Dude, hurry and get over. I need a wingman. She is on her 6th vodka shot and her resident ugly friend is still sober
dinner is belligerent. she just poured the rest of the pitcher of margaritas into a take home box. people are staring.
Forgot to mention...Pamela Anderson has HPV, so i feel like im in good company
I've only left my bed to pee and eat nutella out of the jar with my fingers
You are the only one who would stop a bum, tell him to open up, then pour straight vodka in his mouth. You made his year.
Some guy walked in while I was taking a piss and asked me if I knew of a back way out of the bar.
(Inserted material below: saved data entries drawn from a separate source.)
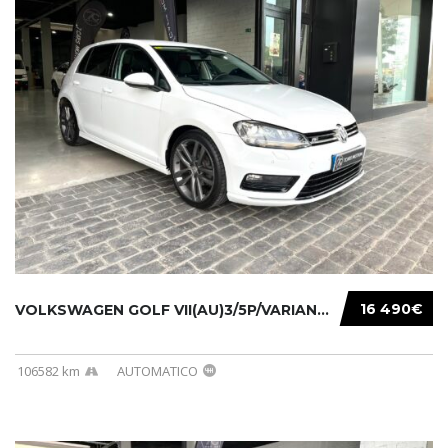
16 490€
VOLKSWAGEN GOLF VII(AU)3/5P/VARIANT(12-16 20...
106582 km
AUTOMATICO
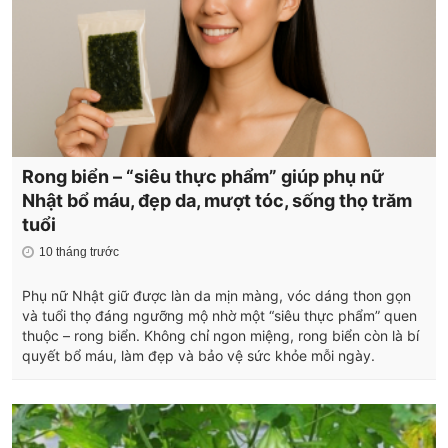
Rong biển – “siêu thực phẩm” giúp phụ nữ
Nhật bổ máu, đẹp da, mượt tóc, sống thọ trăm
tuổi
10 tháng trước
Phụ nữ Nhật giữ được làn da mịn màng, vóc dáng thon gọn
và tuổi thọ đáng ngưỡng mộ nhờ một “siêu thực phẩm” quen
thuộc – rong biển. Không chỉ ngon miệng, rong biển còn là bí
quyết bổ máu, làm đẹp và bảo vệ sức khỏe mỗi ngày.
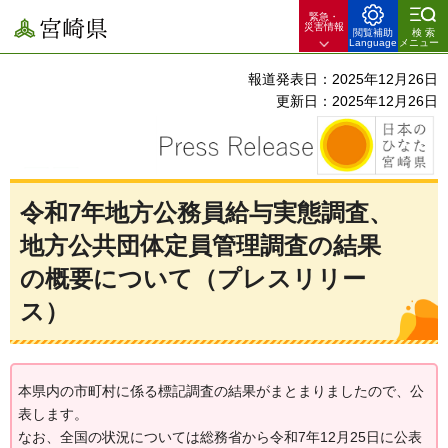
緊急・
宮崎県
災害情報
閲覧補助
検索
Language
メニュー
報道発表日：2025年12月26日
更新日：2025年12月26日
令和7年地方公務員給与実態調査、
地方公共団体定員管理調査の結果
の概要について（プレスリリー
ス）
本県内の市町村に係る標記調査の結果がまとまりましたので、公
表します。
なお、全国の状況については総務省から令和7年12月25日に公表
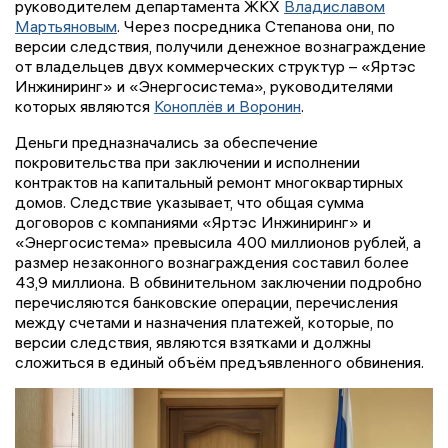
руководителем департамента ЖКХ
Владиславом
Мартьяновым
. Через посредника Степанова они, по
версии следствия, получили денежное вознаграждение
от владельцев двух коммерческих структур – «Яртэс
Инжиниринг» и «Энергосистема», руководителями
которых являются
Коноплёв и Воронин
.
Деньги предназначались за обеспечение
покровительства при заключении и исполнении
контрактов на капитальный ремонт многоквартирных
домов. Следствие указывает, что общая сумма
договоров с компаниями «Яртэс Инжиниринг» и
«Энергосистема» превысила 400 миллионов рублей, а
размер незаконного вознаграждения составил более
43,9 миллиона. В обвинительном заключении подробно
перечисляются банковские операции, перечисления
между счетами и назначения платежей, которые, по
версии следствия, являются взятками и должны
сложиться в единый объём предъявленного обвинения.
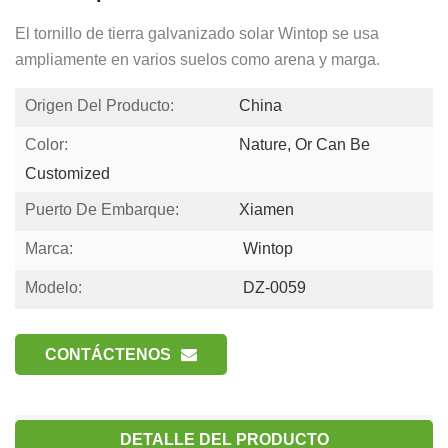
El tornillo de tierra galvanizado solar Wintop se usa
ampliamente en varios suelos como arena y marga.
Origen Del Producto:
China
Color:
Nature, Or Can Be
Customized
Puerto De Embarque:
Xiamen
Marca:
Wintop
Modelo:
DZ-0059
CONTÁCTENOS
DETALLE DEL PRODUCTO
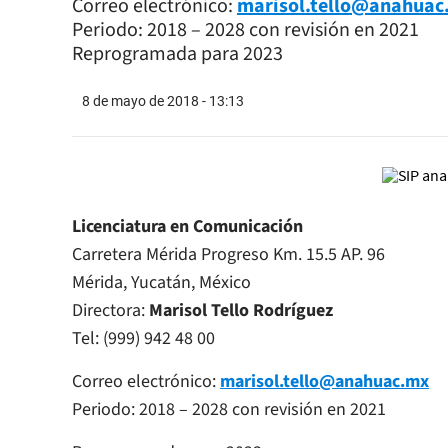
Correo electrónico:
marisol.tello@anahuac
Periodo: 2018 – 2028 con revisión en 2021
Reprogramada para 2023
8 de mayo de 2018 - 13:13
Licenciatura en Comunicación
Carretera Mérida Progreso Km. 15.5 AP. 96
Mérida, Yucatán, México
Directora:
Marisol Tello Rodríguez
Tel: (999) 942 48 00
Correo electrónico:
marisol.tello@anahuac.mx
Periodo: 2018 – 2028 con revisión en 2021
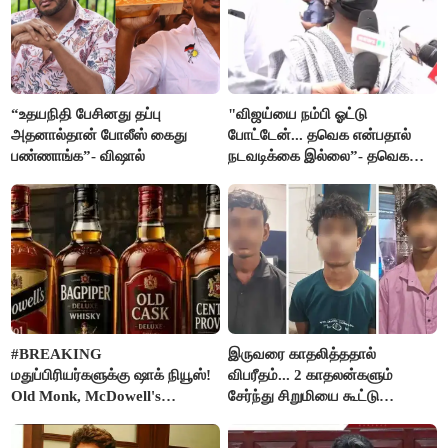
“உதயநிதி பேசினது தப்பு
"விஜய்யை நம்பி ஓட்டு
அதனால்தான் போலீஸ் கைது
போட்டேன்... தவெக என்பதால்
பண்ணாங்க”- விஷால்
நடவடிக்கை இல்லை”- தவெக
நிர்வாகியால் பாதிக்கப்பட்ட பெண்
கதறல்
#BREAKING
இருவரை காதலித்ததால்
மதுப்பிரியர்களுக்கு ஷாக் நியூஸ்!
விபரீதம்... 2 காதலன்களும்
Old Monk, McDowell's
சேர்ந்து சிறுமியை கூட்டு
மதுபானங்களை விற்பனை செய்ய
வன்கொடுமை செய்து கொலை
FSSAI தடை
செய்த கொடூரம்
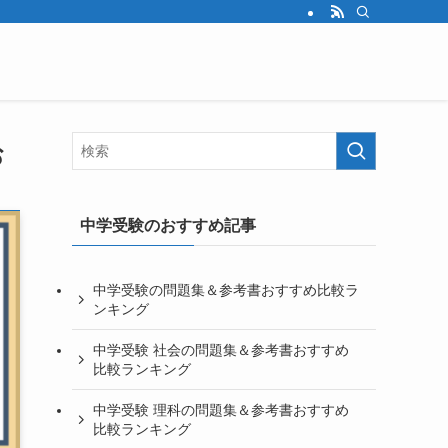
お
中学受験のおすすめ記事
中学受験の問題集＆参考書おすすめ比較ラ
ンキング
中学受験 社会の問題集＆参考書おすすめ
比較ランキング
中学受験 理科の問題集＆参考書おすすめ
比較ランキング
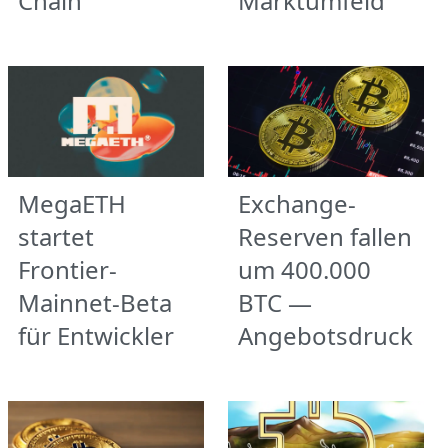
Chain
Marktumfeld
MegaETH
Exchange-
startet
Reserven fallen
Frontier-
um 400.000
Mainnet-Beta
BTC —
für Entwickler
Angebotsdruck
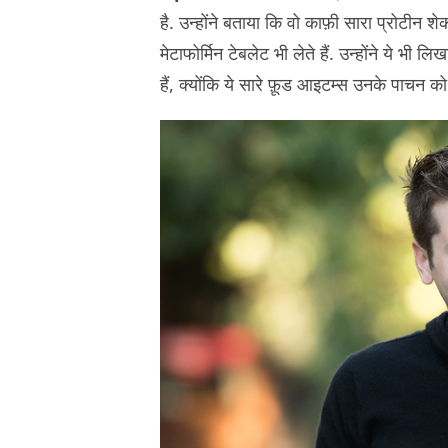
है. उन्होंने बताया कि वो काफ़ी सारा प्रोटीन 
मेटाफोर्मिन टेबलेट भी लेते हैं. उन्होंने ये भी
हैं, क्योंकि ये सारे फ़ूड आइटम्स उनके पाचन को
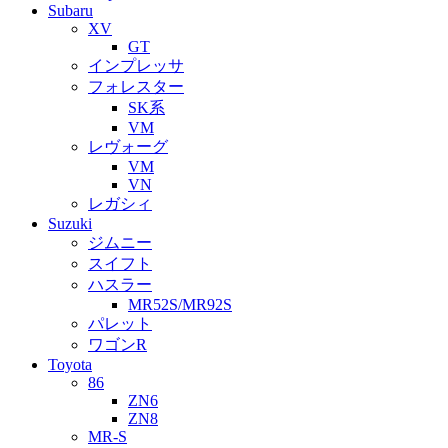
Subaru
XV
GT
インプレッサ
フォレスター
SK系
VM
レヴォーグ
VM
VN
レガシィ
Suzuki
ジムニー
スイフト
ハスラー
MR52S/MR92S
パレット
ワゴンR
Toyota
86
ZN6
ZN8
MR-S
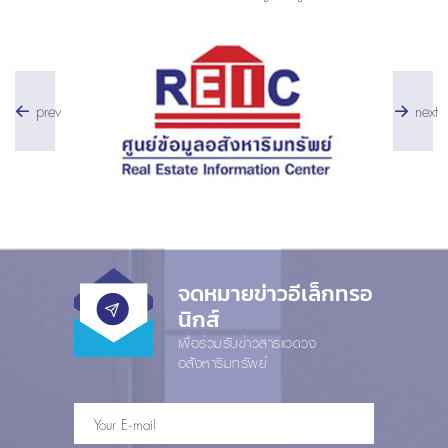
prev
next
จดหมายข่าวอีเล็กทรอ
นิกส์
เพื่อร่วมรับข่าวสารแวดวง
อสังหาริมทรัพย์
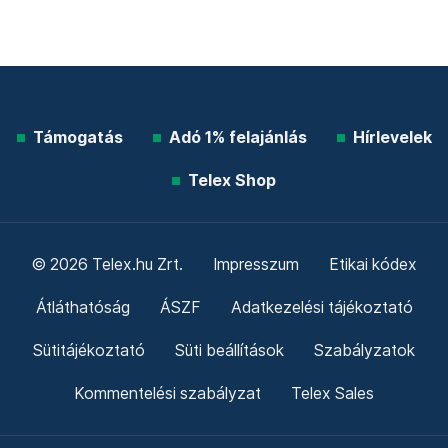
Támogatás
Adó 1% felajánlás
Hírlevelek
Telex Shop
© 2026 Telex.hu Zrt.
Impresszum
Etikai kódex
Átláthatóság
ÁSZF
Adatkezelési tájékoztató
Sütitájékoztató
Süti beállítások
Szabályzatok
Kommentelési szabályzat
Telex Sales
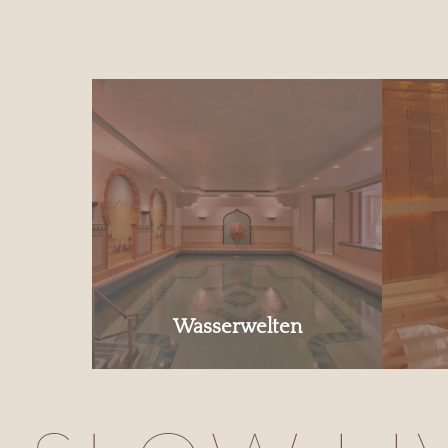
Wasserwelten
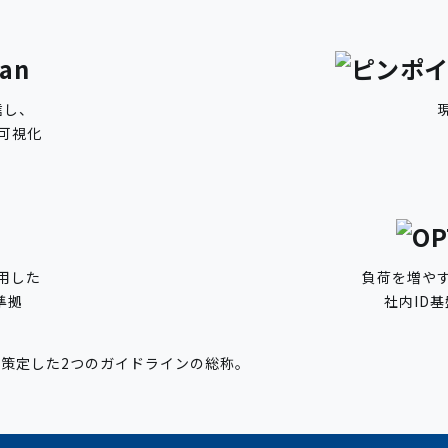
信し、
可視化
用した
負荷を増や
準拠
社内ID
策定した2つのガイドラインの総称。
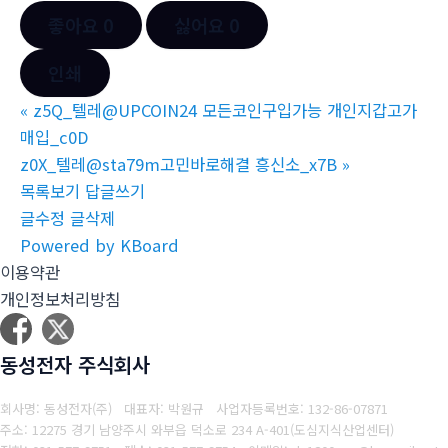
좋아요
0
싫어요
0
인쇄
«
z5Q_텔레@UPCOIN24 모든코인구입가능 개인지갑고가
매입_c0D
z0X_텔레@sta79m고민바로해결 흥신소_x7B
»
목록보기
답글쓰기
글수정
글삭제
Powered by KBoard
이용약관
개인정보처리방침
동성전자 주식회사
회사명: 동성전자(주) 대표자: 박원규
사업자등록번호: 132-86-07871
주소: 12275 경기 남양주시 와부읍 덕소로 234 A-401(도심지식산업센터)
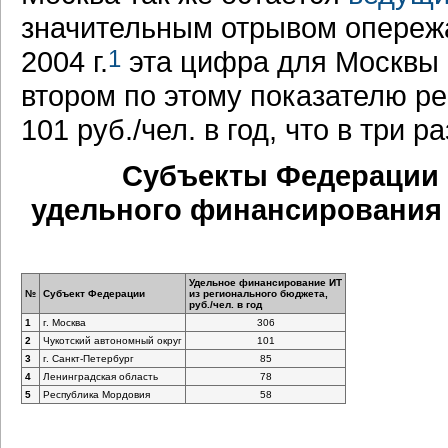
значительным отрывом опережа
2004 г.
1
эта цифра для Москвы со
втором по этому показателю ре
101 руб./чел. в год, что в три 
Субъекты Федерации 
удельного финансирования 
Удельное финансирование ИТ
№
Субъект Федерации
из регионального бюджета,
руб./чел. в год
1
г. Москва
306
2
Чукотский автономный округ
101
3
г. Санкт-Петербург
85
4
Ленинградская область
78
5
Республика Мордовия
58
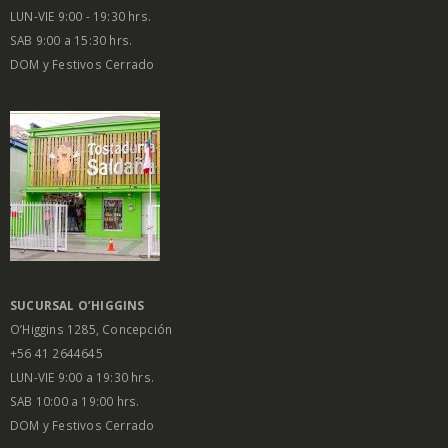
LUN-VIE 9:00 - 19:30 hrs.
SAB 9:00 a 15:30 hrs.
DOM y Festivos Cerrado
SUCURSAL O’HIGGINS
O’Higgins 1285, Concepción
+56 41 2644645
LUN-VIE 9:00 a 19:30 hrs.
SAB 10:00 a 19:00 hrs.
DOM y Festivos Cerrado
He looked pretty freaked out.
I paused the movie when the delivery guys arrived, and while they were assembling the bed, one of the guys pointed to the tv and said "why so serious?" And it made the whole experience happy.
Call me and get me out of this conversation NOW. My coworker is talking to me about her birds having sex again...
Dude, I'm trippin balls. For real, I thought this bag on my floor was my dog for the longest time...
Did you leave a mouse under my pillow again?
If I could go one week without being called a maneater or a spanish trolip that would be great.
The last time I went out with these guys I won an iced tea maker from a drag queen.
just answer this one ? for me. why is there human shit in my shower right now?
Drunk me bought a cell phone last week and began texting sober me. The conversation between the two is still on going.
I'm reading fall out boy fanfic. What has my life come to.